Monday, June 28, 2010
Combat Shock (1986)
Anyway, so we're back with this picture called Combat Shock which has been labeled a "Tromasterpiece" by Troma themselves. I find myself agreeing. It's the only Troma movie I've seen that actually feels like a real movie. And, it's depressing as all hell, although that depressed feeling is lightened somewhat by several goofy vintage Troma moments as well as some shitty acting.
The picture opens with some cheap scenes set in Vietnam where this guy Frankie was sent to fight the Cong. Things didn't go well over there for Frankie but at least he made it home. Unfortunately, his home was Staten Island which, if you ask this movie, was not much better than Vietnam at the time. See, Frankie returns home a broken man and also a broke man. He has a wife but she's an overweight nagger with an annoying New Yawk accent. He's got an infant son but his son has been mutated due to the agent orange that got into Frankie's sperm. He's got a job but his job only involves walking around all day, avoiding gangs, waiting in line at the employment office, talking with his best friend whose a junkie, and avoiding underaged hookers and their pimps. And, his job doesn't pay.
So, like most movies that deal with Vietnam War veterans life is not good. It's downright terrible. You might say that you can take Frankie out of the war but you can't take the war out of Frankie to regurgitate some oft used cliche about war veterans. Combat Shock does something no Troma film (at least ones I've seen) has ever been able to do. It manages to achieve a gritty realism. The acting is shoddy, almost across the board, but it's not self referential.
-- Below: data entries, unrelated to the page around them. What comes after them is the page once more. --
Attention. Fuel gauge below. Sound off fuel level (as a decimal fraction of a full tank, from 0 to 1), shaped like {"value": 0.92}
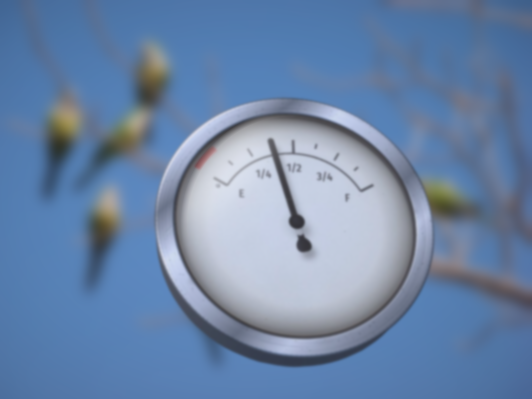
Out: {"value": 0.375}
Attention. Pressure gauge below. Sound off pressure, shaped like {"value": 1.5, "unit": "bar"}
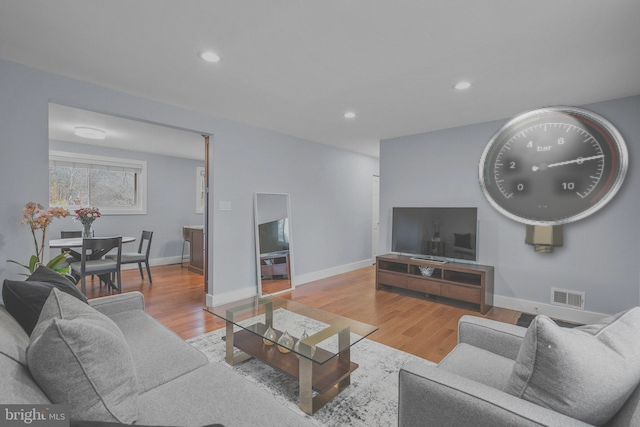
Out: {"value": 8, "unit": "bar"}
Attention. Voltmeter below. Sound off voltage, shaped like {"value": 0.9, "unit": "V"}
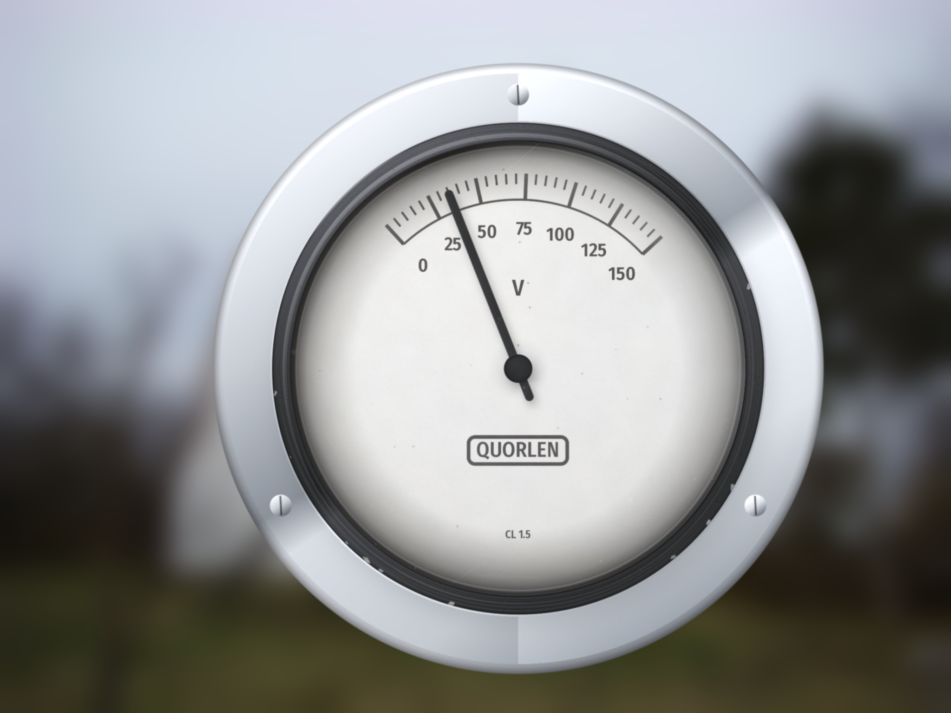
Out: {"value": 35, "unit": "V"}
It's not cutesy. Strangely, it feels genuine. Basically, this is Troma's Taxi Driver. We got the Vietnam veteran that hates what his city has become. A vile cesspool of filth and smut. At one point, Frankie even talks to a fifteen year old prostitute but that conversation is abruptly cut off by her pimp and we never see her again. Unlike Travis Bickle, Frankie isn't really interested in cleaning up the streets. He just wants to "save" his family. If you're wondering why I put save in quotes you can probably guess that it means he wants to save them in the wakco sense of the word and not the literal sense.
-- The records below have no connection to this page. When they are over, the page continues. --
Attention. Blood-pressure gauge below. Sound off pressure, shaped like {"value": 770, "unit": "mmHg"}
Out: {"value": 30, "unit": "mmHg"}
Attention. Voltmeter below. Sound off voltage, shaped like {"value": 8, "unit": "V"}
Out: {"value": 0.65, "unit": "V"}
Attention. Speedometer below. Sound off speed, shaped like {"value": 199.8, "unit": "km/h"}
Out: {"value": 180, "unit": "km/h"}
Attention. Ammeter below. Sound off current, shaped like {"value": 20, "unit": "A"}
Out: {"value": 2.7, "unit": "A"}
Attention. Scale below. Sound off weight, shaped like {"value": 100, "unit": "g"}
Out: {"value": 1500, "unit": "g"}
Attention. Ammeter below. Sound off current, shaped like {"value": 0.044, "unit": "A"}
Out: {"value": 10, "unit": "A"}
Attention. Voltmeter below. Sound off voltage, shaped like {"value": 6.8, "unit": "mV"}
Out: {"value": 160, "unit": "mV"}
The entire picture takes place over the course of one day. Frankie walks around. A lot. Every now and then we're treated to a flashback from the war of Frankie in "the box" or some shit like that to illustrate what he went through and kind of give us a sense of why he is where he is. He calls his father, who had a lot of money, from a payphone and begs for his help. His father doesn't recognize him at first, thought he died in the war, and is dying himself. Also, he lost all his money so thanks anyway pops. Frankie is in debt to some loan sharks who hound him throughout the picture. Eventually, they catch up to him and beat the shit out of him in some abandoned warehouse. During the course of his travels that day, Frankie came across a gun. He blows his assailants away in the first truly visceral moment of the entire picture. Unfortunately, it took nearly an hour for us to get to this point. Everything else before was just about the slow build to what is ultimately a brutally shocking, and strangely humorous, climax.
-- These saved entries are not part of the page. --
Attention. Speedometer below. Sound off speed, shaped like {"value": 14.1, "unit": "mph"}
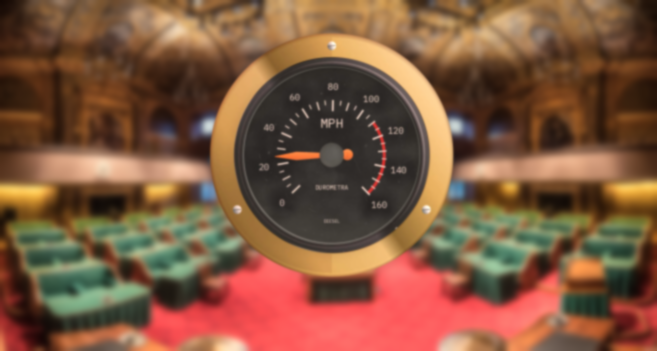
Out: {"value": 25, "unit": "mph"}
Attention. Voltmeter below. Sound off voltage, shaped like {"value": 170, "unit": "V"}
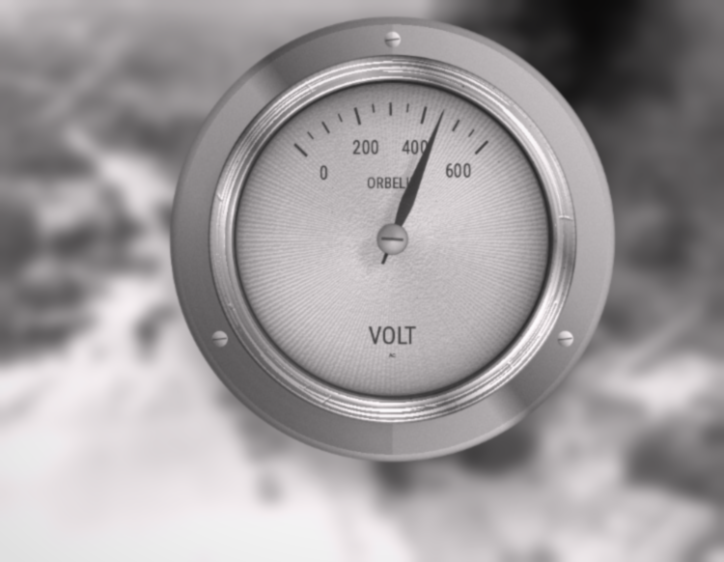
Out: {"value": 450, "unit": "V"}
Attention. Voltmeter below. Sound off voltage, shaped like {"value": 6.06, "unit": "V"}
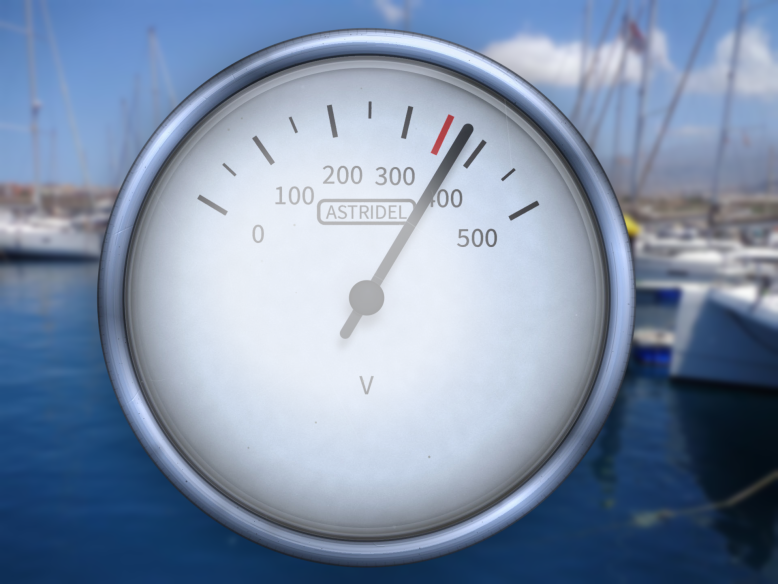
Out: {"value": 375, "unit": "V"}
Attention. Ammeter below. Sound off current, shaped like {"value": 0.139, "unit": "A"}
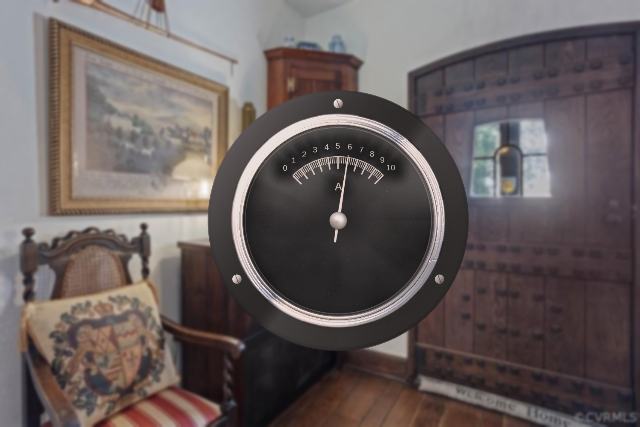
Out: {"value": 6, "unit": "A"}
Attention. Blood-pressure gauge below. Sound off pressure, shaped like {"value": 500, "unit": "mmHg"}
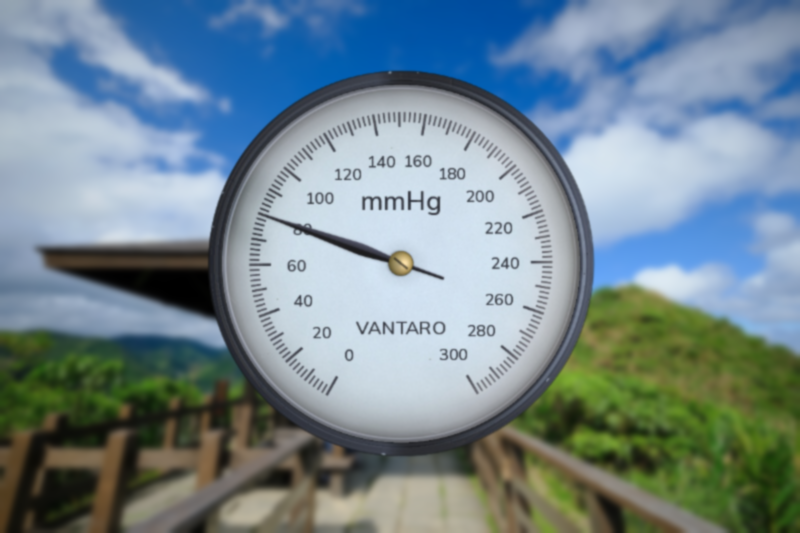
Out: {"value": 80, "unit": "mmHg"}
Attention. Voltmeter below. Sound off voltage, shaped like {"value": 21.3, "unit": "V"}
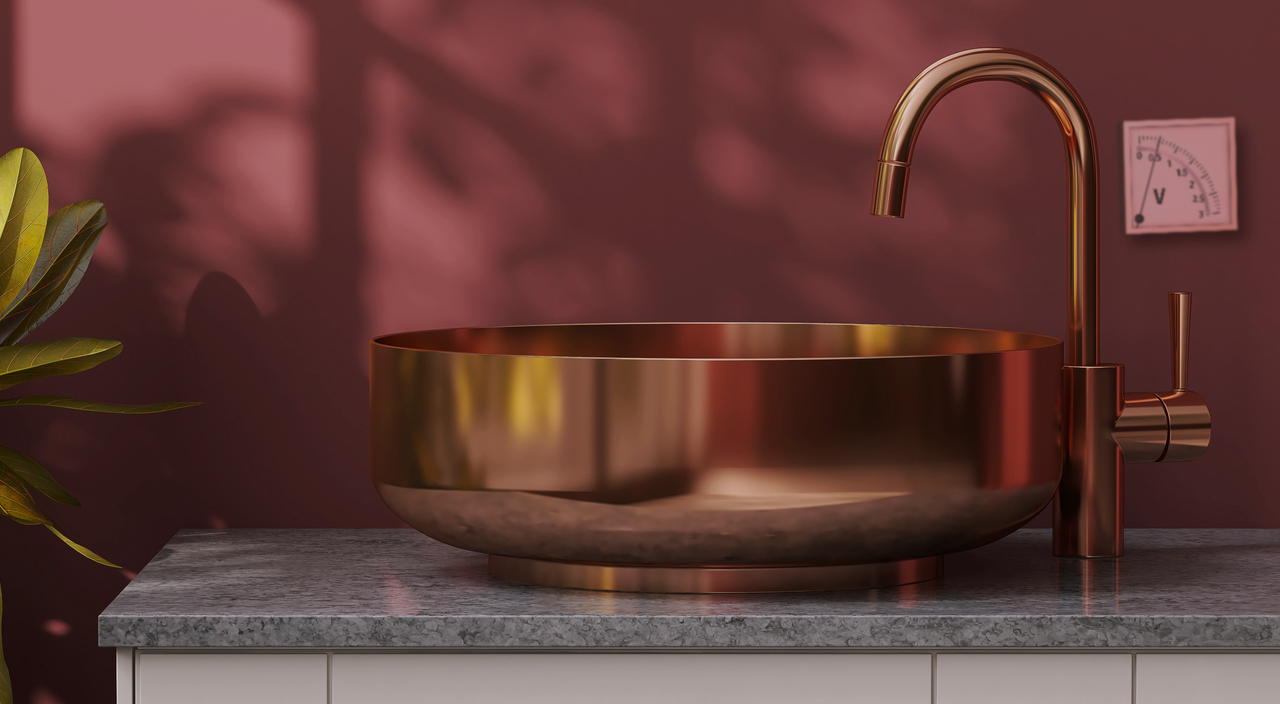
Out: {"value": 0.5, "unit": "V"}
Spoilers to follow so beware. Frankie finally makes it home where his wife has spent the day scrounging around their filthy apartment looking for food to feed the baby (she settled on stale bread crumbs and water). She immediately starts in with the nagging to which Frankie responds with a pull of the ol' trigger of love....meaning he shoots her. Ok, none of this is really "strangely humorous". I'm not sure where I got that from now that I think about it. He blows away his wife and then walks into his kids room and blows away his baby (which by the way, resembles the love child of E.T. and Belial). As the sirens close in, he grabs the baby and drops the thing in the oven (and turns it on) before putting the pistol to his own head and pulling the trigger in a shot that is an obvious nod to the climactic blood bath of Taxi Driver. So, the part with the baby in the oven elicited a bit of a chuckle from this guy probably because the thing was a mutant but also because of now why the hell would he put the baby in the oven? It's just so absurd. Maybe he thought the starving baby could eat itself when it was done? I have no clue.
So, this is one of the better Troma movies. It's a bit of a smolder, has some ridiculous parts, but, other than the finale, never really turns offensive which is why it might throw some people off a bit. I mean, it's weird watching a picture like this and not being subjected to even just a little bit of nudity. And, not much happens until the last twenty minutes. It's probably not well made enough to be taken seriously by most film critics or film snobs but if you're looking for something a little different that might end up punching you in the balls while also tickling them a little bit (not in a sexual way, more in a I'm laughing and this is sort of uncomfortable kind of way) this picture might be what you're looking for.